EXERCISE DIRECTIONS - Below are some entries. Repeat exactly the lines from the one with "4'b0000: out = 1'b0;" through the one with "4'b1011: out = 1'b1;", and only those.

● ● ● ● ●

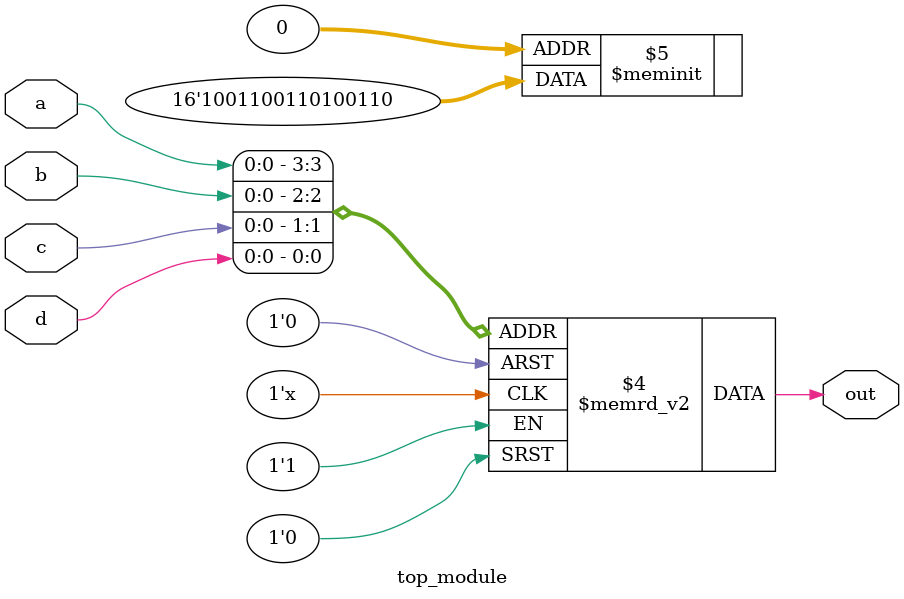
<source format=sv>
module top_module (
    input a, 
    input b,
    input c,
    input d,
    output reg out
);

    always @(a, b, c, d) begin
        case({a,b,c,d})
            4'b0000: out = 1'b0;
            4'b0001: out = 1'b1;
            4'b0010: out = 1'b1;
            4'b0011: out = 1'b0;
            4'b0100: out = 1'b0;
            4'b0101: out = 1'b1;
            4'b0110: out = 1'b0;
            4'b0111: out = 1'b1;
            4'b1000: out = 1'b1; 
            4'b1001: out = 1'b0;
            4'b1010: out = 1'b0;
            4'b1011: out = 1'b1;
            4'b1100: out = 1'b1;
            4'b1101: out = 1'b0;
            4'b1110: out = 1'b0;
            4'b1111: out = 1'b1;
        endcase
    end

endmodule

</source>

● ● ● ● ●

RESULT -
            4'b0000: out = 1'b0;
            4'b0001: out = 1'b1;
            4'b0010: out = 1'b1;
            4'b0011: out = 1'b0;
            4'b0100: out = 1'b0;
            4'b0101: out = 1'b1;
            4'b0110: out = 1'b0;
            4'b0111: out = 1'b1;
            4'b1000: out = 1'b1; 
            4'b1001: out = 1'b0;
            4'b1010: out = 1'b0;
            4'b1011: out = 1'b1;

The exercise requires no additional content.